OSHA budget increase for FY 2022 much smaller than Biden administration’s request
Washington — OSHA is set to receive a $20 million increase in its fiscal year 2022 budget after President Joe Biden signed the Consolidated Appropriations Act (H.R. 2471) on March 15.
The agency’s total budget is approximately $612 million for the fiscal year, which began Oct. 1 and ends Sept. 30. Congress gave OSHA around $591.8 million in FY 2021, and the Biden administration sought to increase that amount to $664.6 million in its initial FY 2022 appropriations request, submitted May 28.

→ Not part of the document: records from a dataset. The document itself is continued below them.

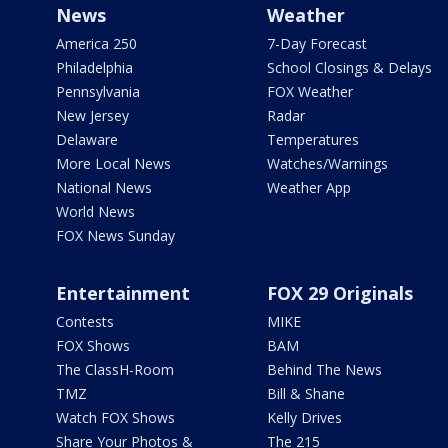
News
Weather
America 250
7-Day Forecast
Philadelphia
School Closings & Delays
Pennsylvania
FOX Weather
New Jersey
Radar
Delaware
Temperatures
More Local News
Watches/Warnings
National News
Weather App
World News
FOX News Sunday
Entertainment
FOX 29 Originals
Contests
MIKE
FOX Shows
BAM
The ClassH-Room
Behind The News
TMZ
Bill & Shane
Watch FOX Shows
Kelly Drives
Share Your Photos &
The 215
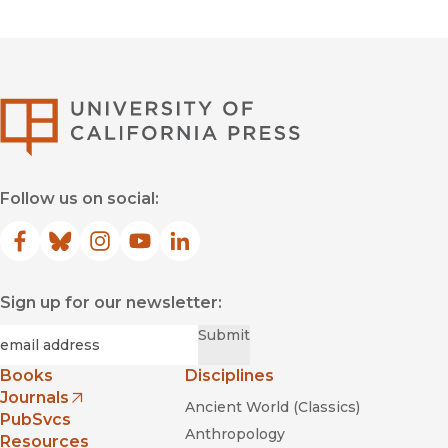
University of Califor
Follow us on social:
Facebook
(opens in new window)
Bluesky
(opens in new window)
Instagram
(opens in new window)
YouTube
(opens in new window)
LinkedIn
(opens in new window)
Sign up for our newsletter:
Required
Email
*
Submit
Books
Disciplines
Journals
Ancient World (Classics)
(opens in new window)
PubSvcs
Anthropology
Resources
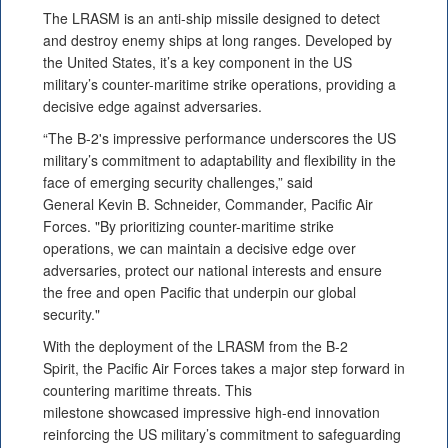
The LRASM is an anti-ship missile designed to detect
and destroy enemy ships at long ranges. Developed by
the United States, it’s a key component in the US
military’s counter-maritime strike operations, providing a
decisive edge against adversaries.
“The B-2's impressive performance underscores the US
military’s commitment to adaptability and flexibility in the
face of emerging security challenges,” said
General Kevin B. Schneider, Commander, Pacific Air
Forces. "By prioritizing counter-maritime strike
operations, we can maintain a decisive edge over
adversaries, protect our national interests and ensure
the free and open Pacific that underpin our global
security."
With the deployment of the LRASM from the B-2
Spirit, the Pacific Air Forces takes a major step forward in
countering maritime threats. This
milestone showcased impressive high-end innovation
reinforcing the US military’s commitment to safeguarding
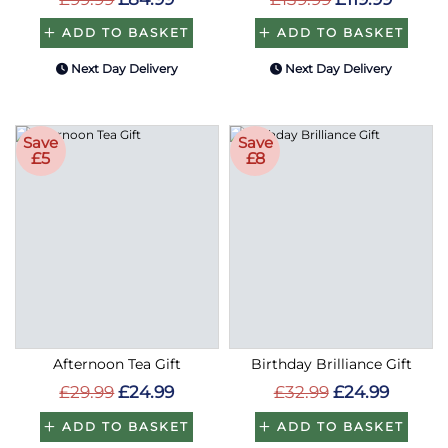
ADD TO BASKET
ADD TO BASKET
Next Day Delivery
Next Day Delivery
Save
Save
£5
£8
Afternoon Tea Gift
Birthday Brilliance Gift
£29.99
£24.99
£32.99
£24.99
ADD TO BASKET
ADD TO BASKET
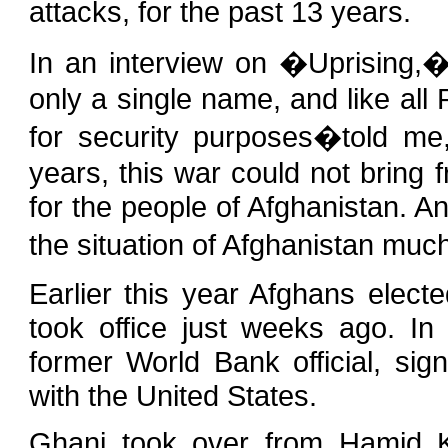
attacks, for the past 13 years.
In an interview on �Uprising
only a single name, and like 
for security purposes�told me
years, this war could not bring 
for the people of Afghanistan. A
the situation of Afghanistan muc
Earlier this year Afghans elec
took office just weeks ago. In o
former World Bank official, si
with the United States.
Ghani took over from Hamid K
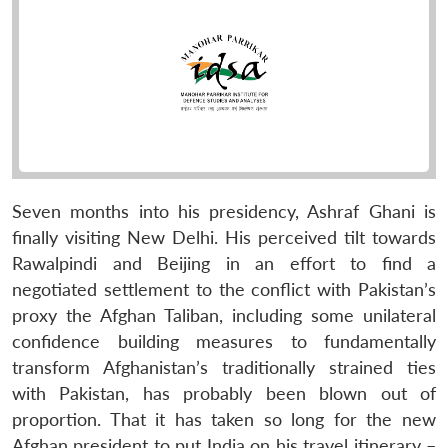
Seven months into his presidency, Ashraf Ghani is
finally visiting New Delhi. His perceived tilt towards
Rawalpindi and Beijing in an effort to find a
negotiated settlement to the conflict with Pakistan’s
proxy the Afghan Taliban, including some unilateral
confidence building measures to fundamentally
transform Afghanistan’s traditionally strained ties
with Pakistan, has probably been blown out of
proportion. That it has taken so long for the new
Afghan president to put India on his travel itinerary –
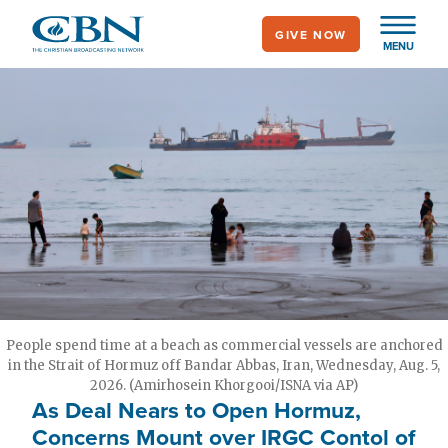
Skip
GIVE NOW
to
MENU
main
content
People spend time at a beach as commercial vessels are anchored
in the Strait of Hormuz off Bandar Abbas, Iran, Wednesday, Aug. 5,
2026. (Amirhosein Khorgooi/ISNA via AP)
As Deal Nears to Open Hormuz,
Concerns Mount over IRGC Contol of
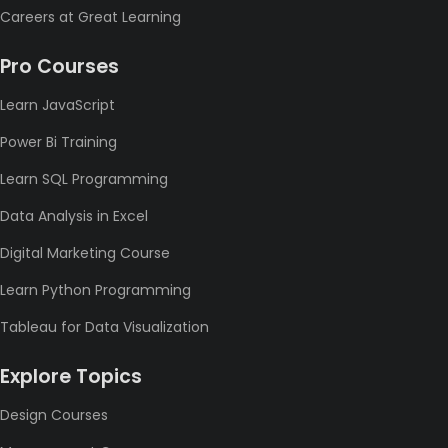
Careers at Great Learning
Pro Courses
Learn JavaScript
Power Bi Training
Learn SQL Programming
Data Analysis in Excel
Digital Marketing Course
Learn Python Programming
Tableau for Data Visualization
Explore Topics
Design Courses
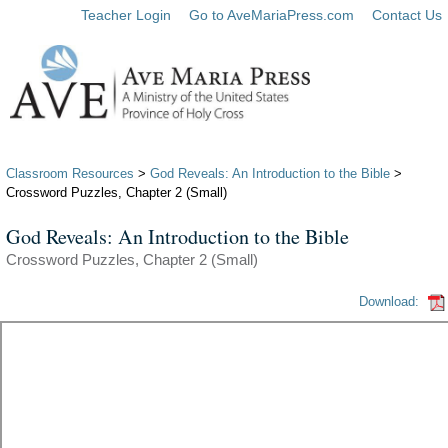
Teacher Login
Go to AveMariaPress.com
Contact Us
Classroom Resources
>
God Reveals: An Introduction to the Bible
>
Crossword Puzzles, Chapter 2 (Small)
God Reveals: An Introduction to the Bible
Crossword Puzzles, Chapter 2 (Small)
Download:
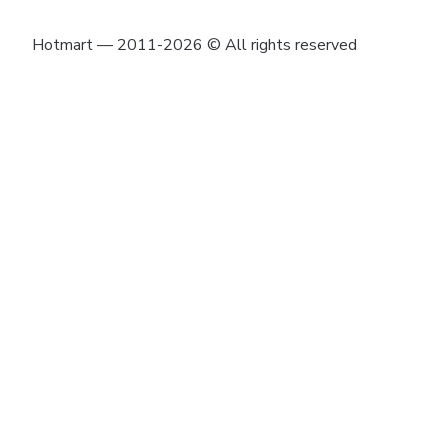
Hotmart — 2011-2026 © All rights reserved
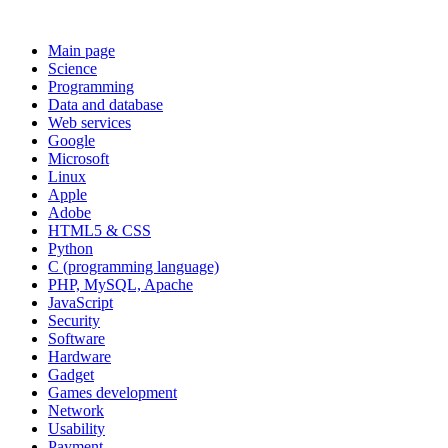
Main page
Science
Programming
Data and database
Web services
Google
Microsoft
Linux
Apple
Adobe
HTML5 & CSS
Python
C (programming language)
PHP, MySQL, Apache
JavaScript
Security
Software
Hardware
Gadget
Games development
Network
Usability
Payment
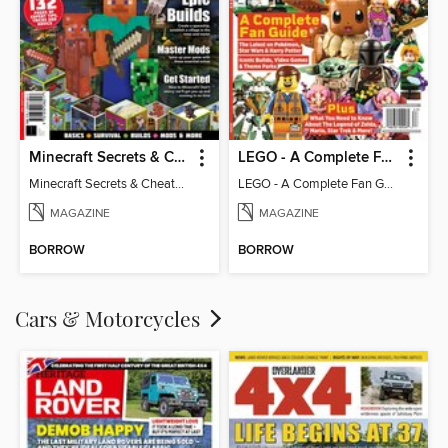
Minecraft Secrets & Cheats - Vol 6
LEGO - A Complete Fan Guide
Minecraft Secrets & Cheats - Vol 6
LEGO - A Complete Fan Guide
MAGAZINE
MAGAZINE
BORROW
BORROW
Cars & Motorcycles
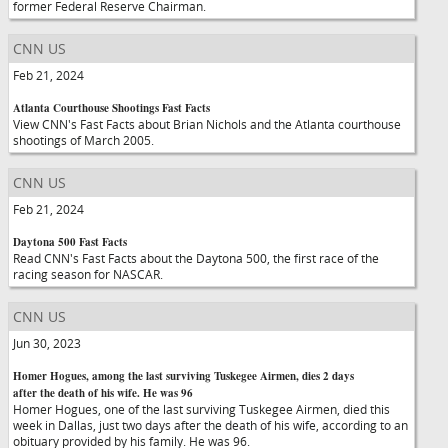
former Federal Reserve Chairman.
CNN US
Feb 21, 2024
Atlanta Courthouse Shootings Fast Facts
View CNN's Fast Facts about Brian Nichols and the Atlanta courthouse
shootings of March 2005.
CNN US
Feb 21, 2024
Daytona 500 Fast Facts
Read CNN's Fast Facts about the Daytona 500, the first race of the
racing season for NASCAR.
CNN US
Jun 30, 2023
Homer Hogues, among the last surviving Tuskegee Airmen, dies 2 days
after the death of his wife. He was 96
Homer Hogues, one of the last surviving Tuskegee Airmen, died this
week in Dallas, just two days after the death of his wife, according to an
obituary provided by his family. He was 96.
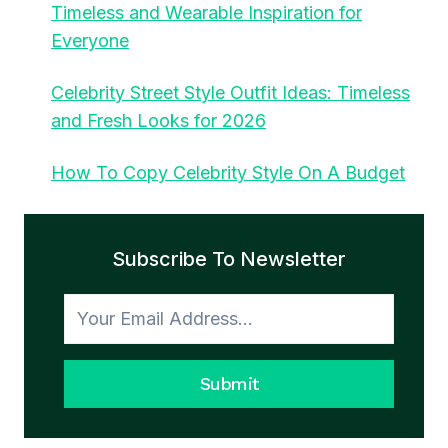
Timeless and Wearable Inspiration for
Everyone
Celebrity Street Style Outfit Ideas: Timeless
and Fresh Looks for 2026
How To Copy Celebrity Style On A Budget
Subscribe To Newsletter
Submit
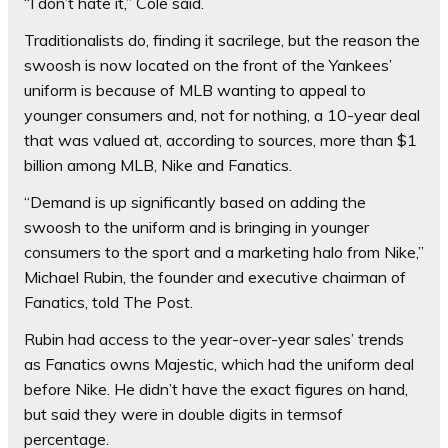
“I don’t hate it,” Cole said.
Traditionalists do, finding it sacrilege, but the reason the
swoosh is now located on the front of the Yankees’
uniform is because of MLB wanting to appeal to
younger consumers and, not for nothing, a 10-year deal
that was valued at, according to sources, more than $1
billion among MLB, Nike and Fanatics.
“Demand is up significantly based on adding the
swoosh to the uniform and is bringing in younger
consumers to the sport and a marketing halo from Nike,”
Michael Rubin, the founder and executive chairman of
Fanatics, told The Post.
Rubin had access to the year-over-year sales’ trends
as Fanatics owns Majestic, which had the uniform deal
before Nike. He didn’t have the exact figures on hand,
but said they were in double digits in termsof
percentage.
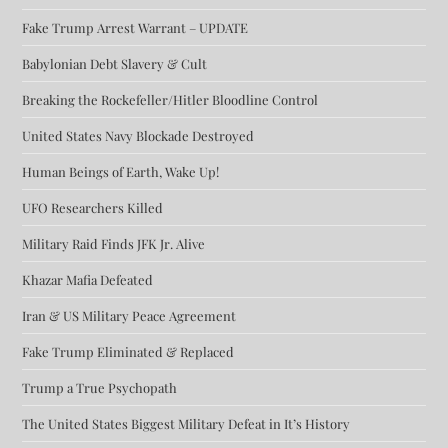
Fake Trump Arrest Warrant – UPDATE
Babylonian Debt Slavery & Cult
Breaking the Rockefeller/Hitler Bloodline Control
United States Navy Blockade Destroyed
Human Beings of Earth, Wake Up!
UFO Researchers Killed
Military Raid Finds JFK Jr. Alive
Khazar Mafia Defeated
Iran & US Military Peace Agreement
Fake Trump Eliminated & Replaced
Trump a True Psychopath
The United States Biggest Military Defeat in It’s History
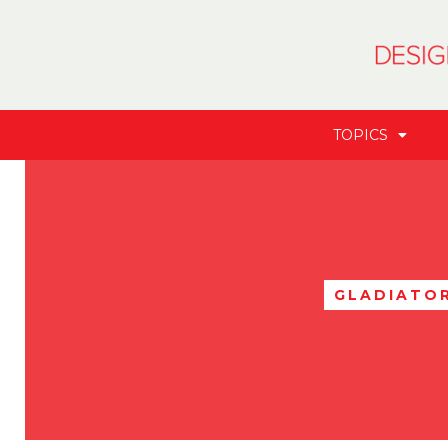
TOPICS
GLADIATO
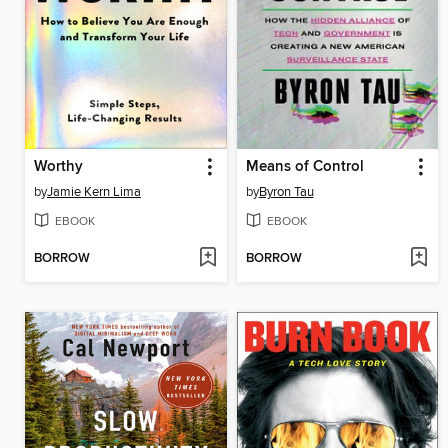
Worthy
Means of Control
by
Jamie Kern Lima
by
Byron Tau
EBOOK
EBOOK
BORROW
BORROW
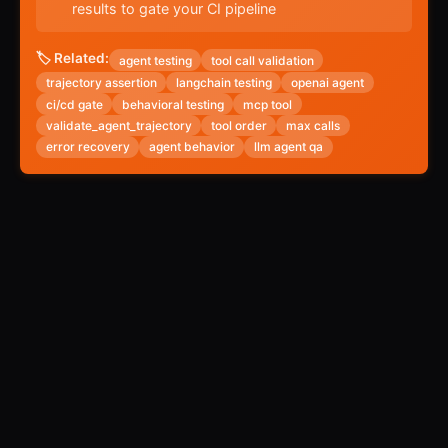
results to gate your CI pipeline
🏷️ Related:
agent testing
tool call validation
trajectory assertion
langchain testing
openai agent
ci/cd gate
behavioral testing
mcp tool
validate_agent_trajectory
tool order
max calls
error recovery
agent behavior
llm agent qa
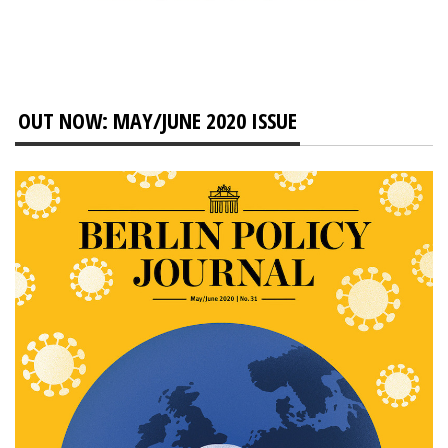
OUT NOW: MAY/JUNE 2020 ISSUE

A sizable portion of the $20 million increase is slated for enforcement (nearly $7.3 million), while OSHA’s compliance assistance efforts will receive nearly $3.7 million more than in FY 2021.
The Mine Safety and Health Administration is marked for a $4 million increase to its budget – to $383.8 million from $379.8 million. All of that increase will go toward enforcement. The Biden administration had requested $447.2 million for the agency in FY 2022.
“At Labor, Health, and Human Services, and Education (Appropriations Subcommittee), which I am honored to chair, we are going even further to expand access to education, Head Start, child care, lifesaving biomedical research, public health, maternal health, mental health, job training and worker protection,” House Appropriations Chair Rosa DeLauro (D-CT) said on the House floor March 9.
NIOSH’s budget is now $351.8 million, a $6.5 million increase from FY 2021. The Chemical Safety Board is set to receive $13.4 million in FY 2022, a $1.4 million increase.
“I am pleased to announce that Congress has now completed the FY 2022 appropriations process,” Sen. Richard Shelby (R-AL), ranking member of the Senate Appropriations Committee, said in a March 10 press release. “On the non-defense side, it cuts billions of dollars in wasteful spending proposed in the president’s budget.”